«Maman, le monstre me fait peur!» C’est ainsi que le petit Isaac, trois ans, a alerté sa mère alors qu’il regardait Pat’Patrouille [ndlr: un dessin animé mettant en scène des chiens sauveteurs] sur l’iPad familial. Loin d’être un épisode classique, des toutous y mourraient dans des accidents de voiture et une chienne sautait d’un toit, hypnotisée. Cette scène relatée par le «New York Times» dans son édition du 4 novembre dernier levait le voile sur une faille de l’application YouTube Kids, lancée en 2015 aux USA. Des vidéos malveillantes avaient craqué les algorithmes de l’application, bombardant les petits de contenus inadaptés. De ceux qui ont traumatisé le petit Isaac.
Porte d’entrée du web
Disponible uniquement aux USA, cette application était pourtant censée être plus sécurisée pour les bambins – et leurs parents – que son grand frère YouTube. Raté. Même si ces vidéos signalées comme inappropriées ne représentent «que 0,05% des millions de celles vues en un mois sur l’application YouTube Kids, selon Malik Ducard, responsable du contenu famille et apprentissage pour l’appli, c’est déjà trop».
En Suisse, pas de YouTube Kids. Mais une utilisation massive de YouTube chez les 8-9 ans déjà. «C’est leur porte d’entrée sur le web, ils l’utilisent comme moteur de recherche», explique Tiziana Bellucci, directrice générale de l’association Action Innocence Suisse. Et parmi les quatre cents heures de contenu téléchargé sur YouTube chaque minute, les risques de mauvaises surprises sont quasi inévitables.

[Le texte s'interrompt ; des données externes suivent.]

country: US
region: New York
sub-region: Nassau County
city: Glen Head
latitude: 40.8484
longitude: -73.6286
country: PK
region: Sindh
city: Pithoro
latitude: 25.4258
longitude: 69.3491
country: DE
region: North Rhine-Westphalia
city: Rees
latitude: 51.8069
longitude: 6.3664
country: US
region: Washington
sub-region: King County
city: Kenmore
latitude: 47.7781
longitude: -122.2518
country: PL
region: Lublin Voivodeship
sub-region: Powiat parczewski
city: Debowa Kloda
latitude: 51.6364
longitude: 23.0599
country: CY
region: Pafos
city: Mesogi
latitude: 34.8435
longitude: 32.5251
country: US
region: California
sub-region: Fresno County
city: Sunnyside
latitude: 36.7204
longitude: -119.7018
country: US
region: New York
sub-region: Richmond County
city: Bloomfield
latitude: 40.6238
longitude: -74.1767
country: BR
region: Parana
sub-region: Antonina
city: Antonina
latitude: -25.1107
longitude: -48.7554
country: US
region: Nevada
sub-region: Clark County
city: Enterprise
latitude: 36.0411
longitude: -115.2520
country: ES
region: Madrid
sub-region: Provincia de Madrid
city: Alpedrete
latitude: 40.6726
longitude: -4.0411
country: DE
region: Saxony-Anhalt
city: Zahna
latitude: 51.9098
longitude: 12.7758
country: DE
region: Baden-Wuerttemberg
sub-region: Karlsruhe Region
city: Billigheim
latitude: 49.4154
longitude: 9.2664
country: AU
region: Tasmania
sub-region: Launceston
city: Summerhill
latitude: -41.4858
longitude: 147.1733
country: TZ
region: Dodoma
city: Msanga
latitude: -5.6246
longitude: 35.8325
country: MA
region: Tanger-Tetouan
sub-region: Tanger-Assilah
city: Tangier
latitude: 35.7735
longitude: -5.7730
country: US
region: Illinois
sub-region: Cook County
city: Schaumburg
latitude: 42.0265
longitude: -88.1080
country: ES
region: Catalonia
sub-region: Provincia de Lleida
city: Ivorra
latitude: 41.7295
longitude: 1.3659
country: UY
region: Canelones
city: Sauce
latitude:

«Quand on demande à un enfant de huit ans ce que ça lui fait de voir une image choquante, il répond qu’il a mal au ventre, que son cœur s’emballe, qu’il n’arrive plus à manger ou qu’il ne peut plus s’endormir», continue Tiziana Bellucci.
Pas de risque zéro
En parents attentifs, on peut bien essayer de bloquer le mode recherche, de rayer certains mots desdites recherches ou d’activer un mode parental ultrapointu, le risque zéro n’existe pas. Mais si les parents sont très préoccupés de protéger leur progéniture face aux images violentes ou pornographiques, un petit peut aussi être traumatisé par une hyène ou une sorcière dans un Walt Disney. «On ne peut pas tout barricader. Mais il faut prendre le temps de regarder avec l’enfant son dessin animé, et de lui demander ce qui lui fait peur. Plus vite on en parle et on pose les règles pour l’utilisation de la tablette, mieux le contenu sera gérable.»
Le virus de la tablette se contracte chez les 2-3 ans déjà. Au grand dam de parents qui se disent dépassés par la technologie, ou qui s’en remettent à des parades – inefficaces – comme YouTube Kids. Blinder le contrôle parental pour un surf très contrôlé jusqu’à douze ans minimum. Discuter avec l’enfant de ce qu’il regarde pour décoder les images et désamorcer les peurs. Autant de conseils qui font leur entrée jusque dans les jardins d’enfants, à Genève via Action Innocence, et dans les premiers degrés d’école primaire vaudoise, dans des cours d’éducation aux médias. Ou comment ouvrir le dialogue et anticiper pour limiter les dégâts face à une utilisation croissante et inévitable des écrans.